Naturally Produced Extracellular Matrix Inhibits Growth Rate and Invasiveness of Human Osteosarcoma Cancer Cells

V. Ivanov, V. Ivanova, M.W. Roomi, A. Niedzwiecki and M. Rath
Matthias Rath BV, Santa Clara, CA 95050

Presented at: 
American College of Nutrition Symposium on Advances on Clinical Nutrition, Long Beach, CA, September 30-October 3, 2004.

Published in: 
ACN Symposium on Advances on Clincal Nutrition Proceedings, Abstract #49, pg 465.
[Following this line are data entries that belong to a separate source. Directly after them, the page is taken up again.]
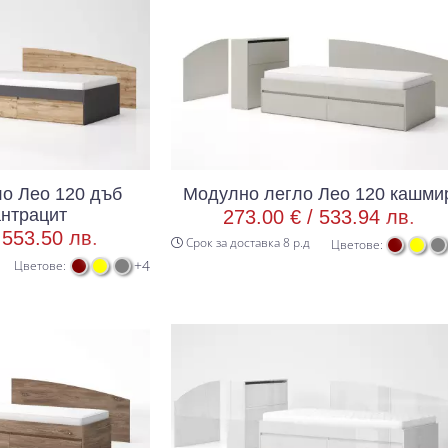
о Лео 120 дъб
Модулно легло Лео 120 кашми
антрацит
273.00 € /
533.94 лв.
/
553.50 лв.
Срок за доставка 8 р.д
Цветове:
+4
Цветове: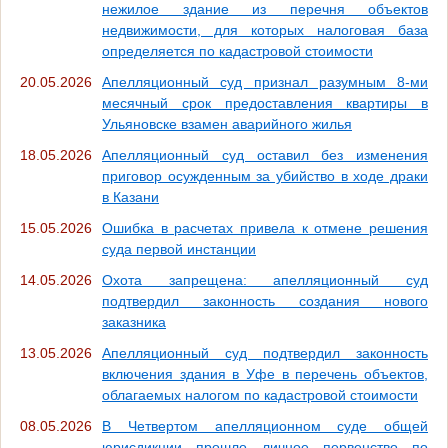
нежилое здание из перечня объектов
недвижимости, для которых налоговая база
определяется по кадастровой стоимости
20.05.2026
Апелляционный суд признал разумным 8-ми
месячный срок предоставления квартиры в
Ульяновске взамен аварийного жилья
18.05.2026
Апелляционный суд оставил без изменения
приговор осужденным за убийство в ходе драки
в Казани
15.05.2026
Ошибка в расчетах привела к отмене решения
суда первой инстанции
14.05.2026
Охота запрещена: апелляционный суд
подтвердил законность создания нового
заказника
13.05.2026
Апелляционный суд подтвердил законность
включения здания в Уфе в перечень объектов,
облагаемых налогом по кадастровой стоимости
08.05.2026
В Четвертом апелляционном суде общей
юрисдикции прошло личное первенство по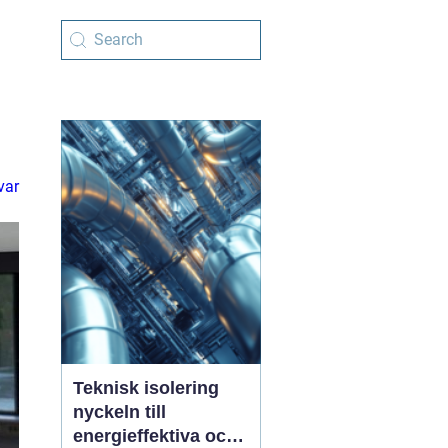
var
Teknisk isolering
nyckeln till
energieffektiva och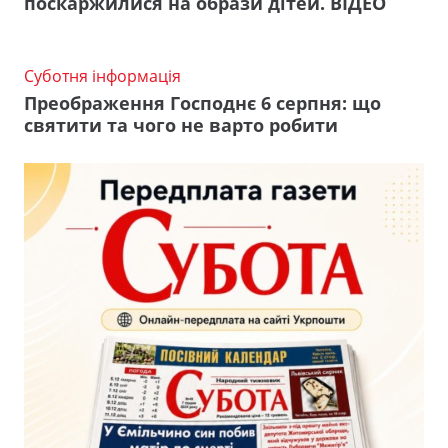
поскаржилися на образи дітей. ВІДЕО
Суботня інформація
Преображення Господнє 6 серпня: що
святити та чого не варто робити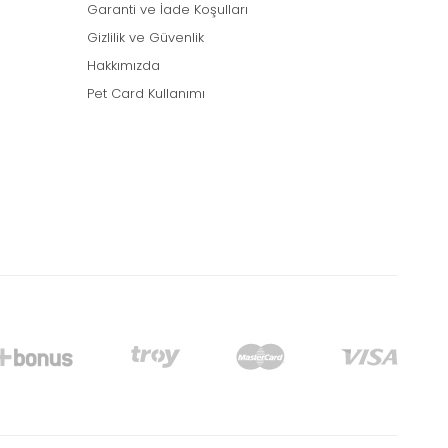
Garanti ve İade Koşulları
Gizlilik ve Güvenlik
Hakkımızda
Pet Card Kullanımı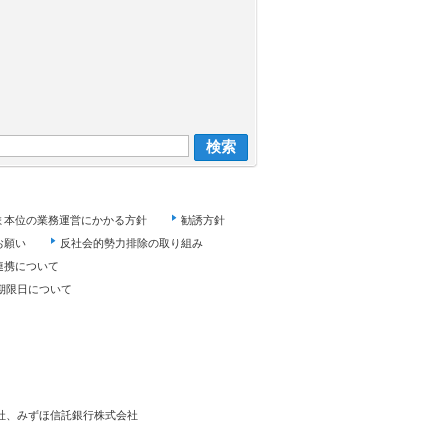
ま本位の業務運営にかかる方針
勧誘方針
お願い
反社会的勢力排除の取り組み
連携について
期限日について
社、みずほ信託銀行株式会社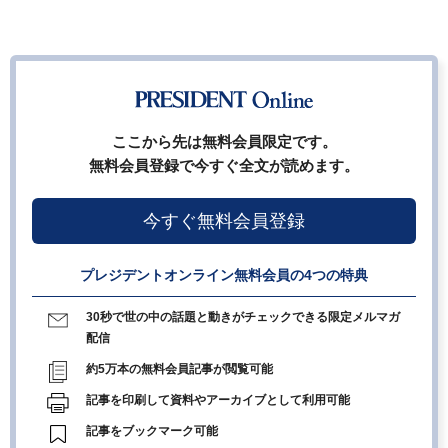
ここから先は無料会員限定です。
無料会員登録で今すぐ全文が読めます。
今すぐ無料会員登録
プレジデントオンライン無料会員の4つの特典
30秒で世の中の話題と動きがチェックできる限定メルマガ
配信
約5万本の無料会員記事が閲覧可能
記事を印刷して資料やアーカイブとして利用可能
記事をブックマーク可能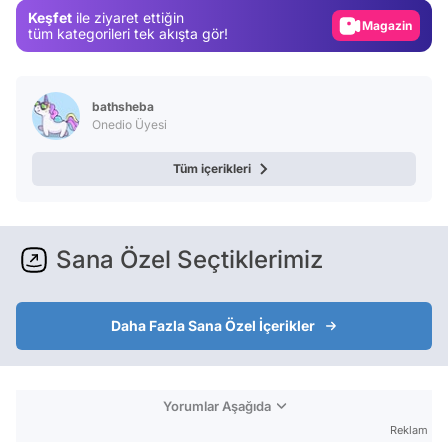
Keşfet
ile ziyaret ettiğin
Video
tüm kategorileri tek akışta gör!
Test
bathsheba
Onedio Üyesi
Tüm içerikleri
Sana Özel Seçtiklerimiz
Daha Fazla Sana Özel İçerikler
Yorumlar Aşağıda
Reklam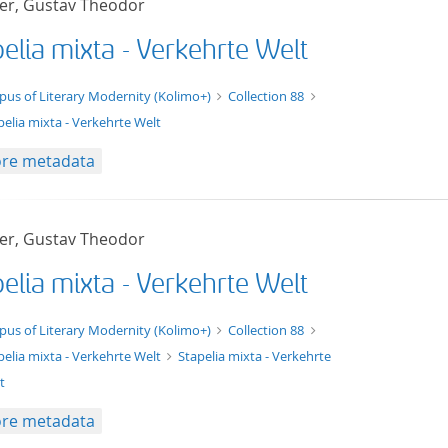
er, Gustav Theodor
elia mixta - Verkehrte Welt
t/tg.edition+tg.aggregation+xml
pus of Literary Modernity (Kolimo+)
Collection 88
pelia mixta - Verkehrte Welt
re metadata
er, Gustav Theodor
elia mixta - Verkehrte Welt
xt/xml
pus of Literary Modernity (Kolimo+)
Collection 88
pelia mixta - Verkehrte Welt
Stapelia mixta - Verkehrte
t
re metadata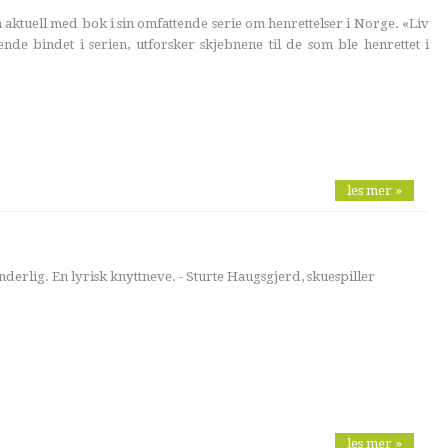
 aktuell med bok i sin omfattende serie om henrettelser i Norge. «Liv
tende bindet i serien, utforsker skjebnene til de som ble henrettet i
les mer »
nderlig. En lyrisk knyttneve. - Sturte Haugsgjerd, skuespiller
les mer »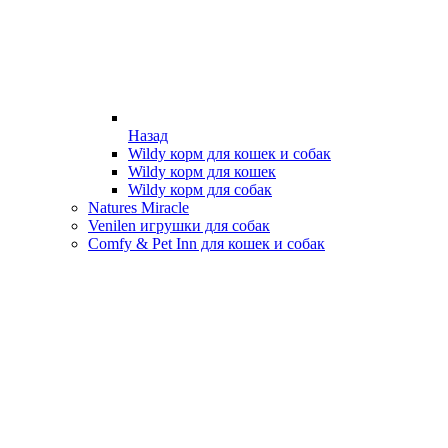
Назад
Wildy корм для кошек и собак
Wildy корм для кошек
Wildy корм для собак
Natures Miracle
Venilen игрушки для собак
Comfy & Pet Inn для кошек и собак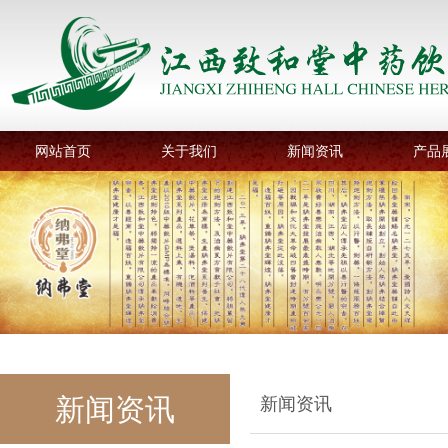
网站首页
关于我们
新闻资讯
产品
新闻资讯
新闻资讯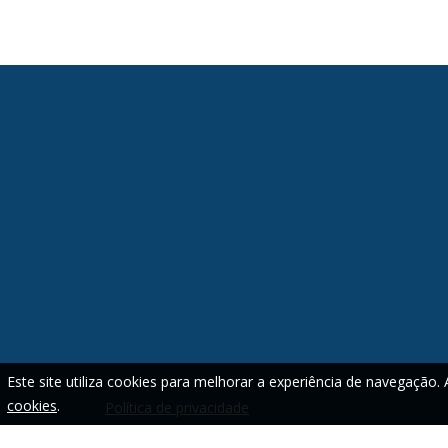
Este site utiliza cookies para melhorar a experiência de navegação.
cookies
.
Política de privacidade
Enhanced supplementation with certain naturally occurring nutrients and vitamins has been associated with a reduction in occurrence and progression of human cancer. The exact mechanisms of this action are still under investigation. Extracellular matrix (ECM) plays a key role in the development of cancer. Therefore, we studied whether nutrients could exert anti-cancer effects through alteration of ECM biological properties. The results demonstrated that the ECM produced by normal fibroblasts treated with a mixture of ascorbic acid, lysine, proline, arginine, cysteine, and green tea polyphenols significantly reduced the growth rate and invasive activity of osteosarcoma cells in contrast to the non-supplemented control. We conclude that anti-cancer effects of nutrients involve beneficial changes in ECM biological properties.